The factor to the Mount Stuart Trust has hit out at Historic Scotland’s silence over the proposed Ascog wind farm.
In a letter to Robin Campbell, the government body’s senior heritage management officer, Andrew Nicol expresses his disquiet at Historic Scotland’s decision not to object to the proposal for three turbines at Ascog Farm, each 74 metres in height from ground to blade tip.
In Historic Scotland’s official response to the application, dated December 21, Mr Campbell wrote that “we agree with the findings of the ES [the applicant’s Environmental statement] that the turbines would not be visible from much of the [Mount Stuart] estate, including the core around the Category A-listed mansion.
“Based on this, we consider that the potential impact on the Mount Stuart Inventory designed landscape and Mount Stuart House would not be significant.” The HS response also stated that while the turbines would have an impact on the A-listed Balmory House in Ascog, “we consider that the significance of the impact is not of such an order that it warrants an objection from Historic Scotland”.

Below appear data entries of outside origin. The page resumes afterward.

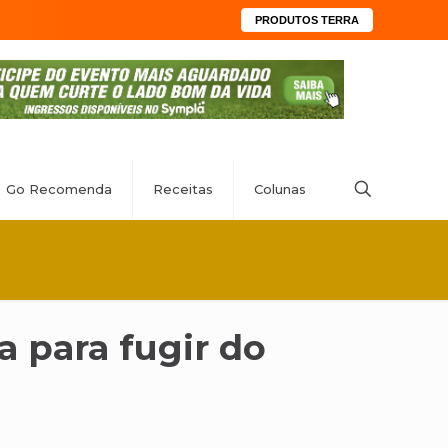
PRODUTOS TERRA
Go Recomenda
Receitas
Colunas
a para fugir do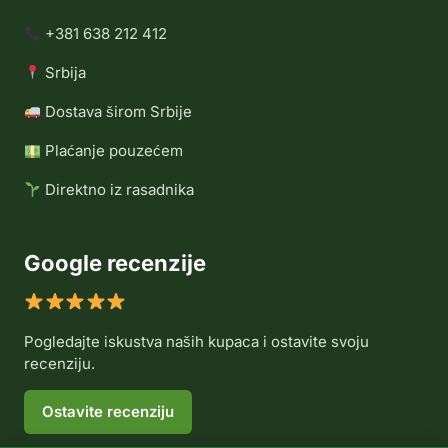
+381 638 212 412
Srbija
Dostava širom Srbije
Plaćanje pouzećem
Direktno iz rasadnika
Google recenzije
Pogledajte iskustva naših kupaca i ostavite svoju
recenziju.
Ostavite recenziju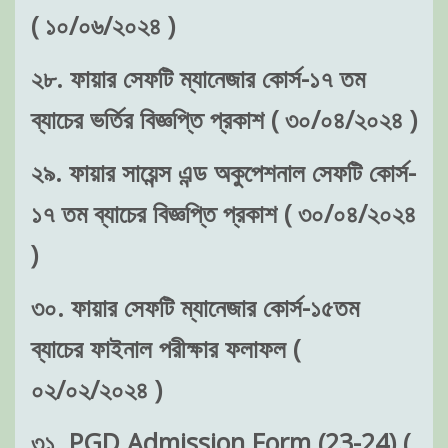
( ১০/০৬/২০২৪ )
২৮. ফায়ার সেফটি ম্যানেজার কোর্স-১৭ তম
ব্যাচের ভর্তির বিজ্ঞপ্তি প্রকাশ ( ৩০/০৪/২০২৪ )
২৯. ফায়ার সায়েন্স এন্ড অকুপেশনাল সেফটি কোর্স-
১৭ তম ব্যাচের বিজ্ঞপ্তি প্রকাশ ( ৩০/০৪/২০২৪
)
৩০. ফায়ার সেফটি ম্যানেজার কোর্স-১৫তম
ব্যাচের ফাইনাল পরীক্ষার ফলাফল (
০২/০২/২০২৪ )
৩১. PGD Admission Form (23-24) (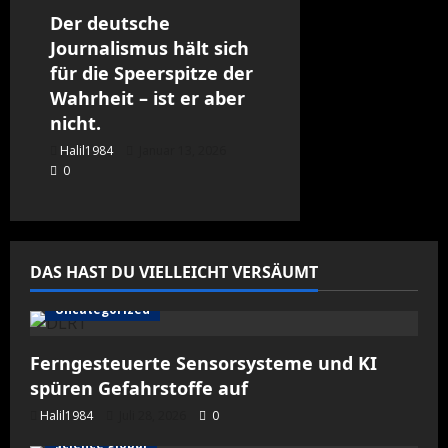
Der deutsche
Journalismus hält sich
für die Speerspitze der
Wahrheit – ist er aber
nicht.
Halil1984
Januar 13, 2026
0
DAS HAST DU VIELLEICHT VERSÄUMT
Uncategorized
Ferngesteuerte Sensorsysteme und KI
spüren Gefahrstoffe auf
Halil1984
Juli 28, 2026
0
science global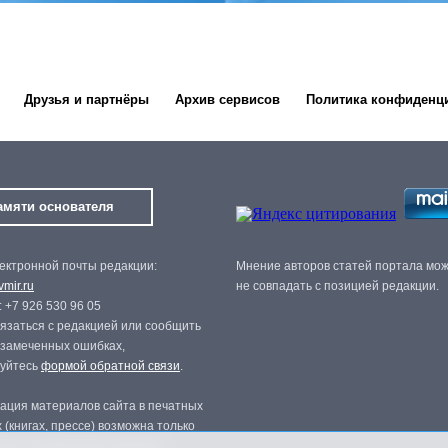
Друзья и партнёры
Архив сервисов
Политика конфиденц
амяти основателя
ектронной почты редакции:
Мнение авторов статей портала мо
mir.ru
не совпадать с позицией редакции.
 +7 926 530 96 05
язаться с редакцией или сообщить
 замеченных ошибках,
зуйтесь
формой обратной связи
.
ация материалов сайта в печатных
 (книгах, прессе) возможна только
нного разрешения редакции.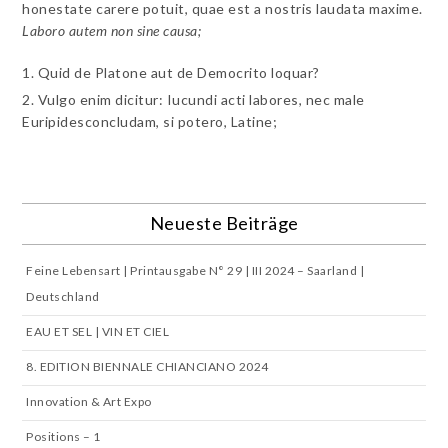
honestate carere potuit, quae est a nostris laudata maxime.
Laboro autem non sine causa;
Quid de Platone aut de Democrito loquar?
Vulgo enim dicitur: Iucundi acti labores, nec male
Euripidesconcludam, si potero, Latine;
Neueste Beiträge
Feine Lebensart | Printausgabe N° 29 | III 2024 – Saarland |
Deutschland
EAU ET SEL | VIN ET CIEL
8. EDITION BIENNALE CHIANCIANO 2024
Innovation & Art Expo
Positions – 1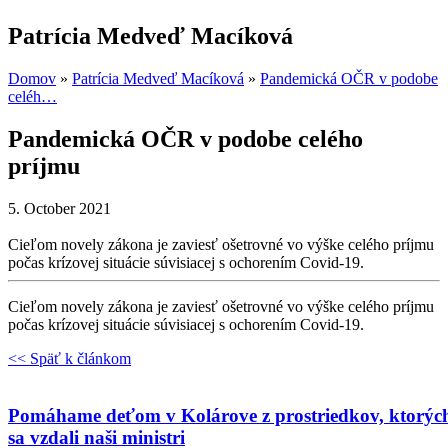
Patrícia Medveď Macíková
Domov
»
Patrícia Medveď Macíková
»
Pandemická OČR v podobe
celéh…
Pandemická OČR v podobe celého
príjmu
5. October 2021
Cieľom novely zákona je zaviesť ošetrovné vo výške celého príjmu
počas krízovej situácie súvisiacej s ochorením Covid-19.
Cieľom novely zákona je zaviesť ošetrovné vo výške celého príjmu
počas krízovej situácie súvisiacej s ochorením Covid-19.
<< Späť k článkom
Pomáhame deťom v Kolárove z prostriedkov, ktorýc
sa vzdali naši ministri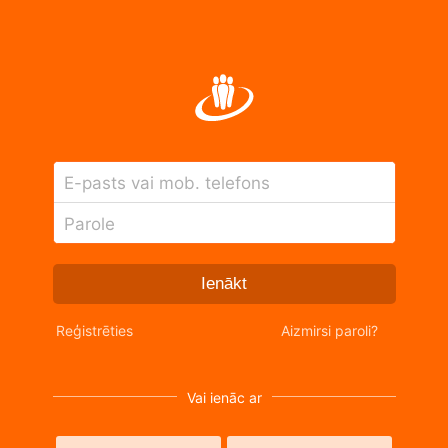
E-pasts vai mob. telefons
Parole
Ienākt
Reģistrēties
Aizmirsi paroli?
Vai ienāc ar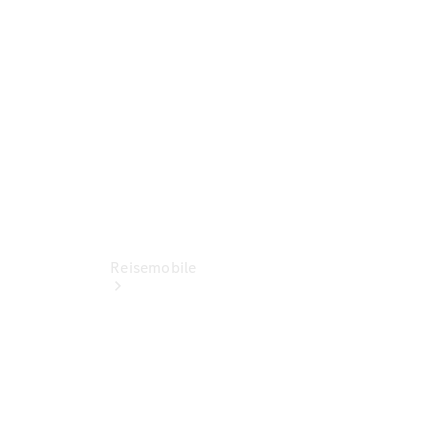
Ansprechpartner
Standorte &
Öffnungszeiten
Reisemobile
Jetzt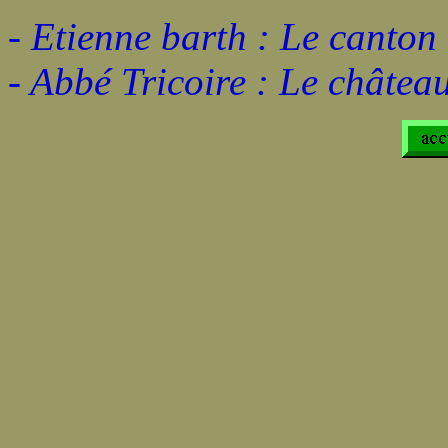
- Etienne barth : Le canton
- Abbé Tricoire : Le châtea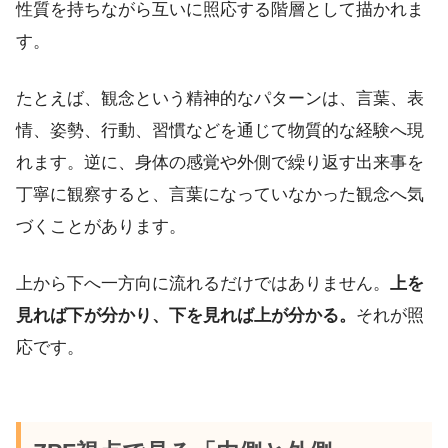
性質を持ちながら互いに照応する階層として描かれま
す。
たとえば、観念という精神的なパターンは、言葉、表
情、姿勢、行動、習慣などを通じて物質的な経験へ現
れます。逆に、身体の感覚や外側で繰り返す出来事を
丁寧に観察すると、言葉になっていなかった観念へ気
づくことがあります。
上から下へ一方向に流れるだけではありません。
上を
見れば下が分かり、下を見れば上が分かる。
それが照
応です。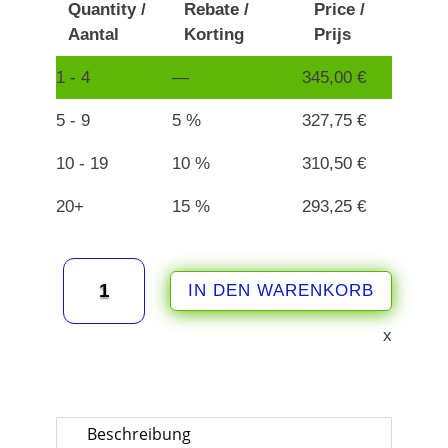
Quantity /
Rebate /
Price /
Aantal
Korting
Prijs
1 - 4
—
345,00
€
5 - 9
5 %
327,75
€
10 - 19
10 %
310,50
€
20+
15 %
293,25
€
Trumpf
IN DEN WARENKORB
0141759
passende
x
Filterplatte
720
x
850
mm
Beschreibung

In a letter dated January 17, Mr Nicol invites Mr Campbell to visit both the application site and the surrounding area, including Mount Stuart, in the hope of reconsidering his response.
“I note your response,” Mr Nicol says in his letter, “and must say I am surprised and disappointed that Historic Scotland is not supporting or even acknowledging the large number of objections to the proposal (almost 600 at the last count).
“Such a development would be detrimental to the unspoilt landscape of Bute and would not sit well with the island’s many sites of archaeological and historic interest.
“We do not consider the development as being of benefit to Bute as a whole and have concerns that it will have a detrimental impact on tourism, which is mainstay [sic] of the island’s economy.
“I note that Historic Scotland considers that the size and siting of the proposed turbines does not warrant an objection in relation to the impact on specific properties, including scheduled monuments and their setting, category A listed buildings and their setting and gardens and designed landscapes.
“It is my opinion that such a development would have an adverse effect on those buildings which Historic Scotland have a statutory remit for both on but also off the island – please be aware of the prominence that these turbines will have along the Firth of Clyde.”
On Mr Campbell’s view that the lack of visibility of the turbines from Mount Stuart would make the potential impact on the estate insignificant, Mr Nicol says: “I would argue that the turbines will be visible from much of the estate – you may not be aware of the storm damage which has felled many large mature trees in the policies over the past two years.”
The number of public comments submitted on the application had reached 598 as this article was published, with the vast majority of those published so far being against the proposal.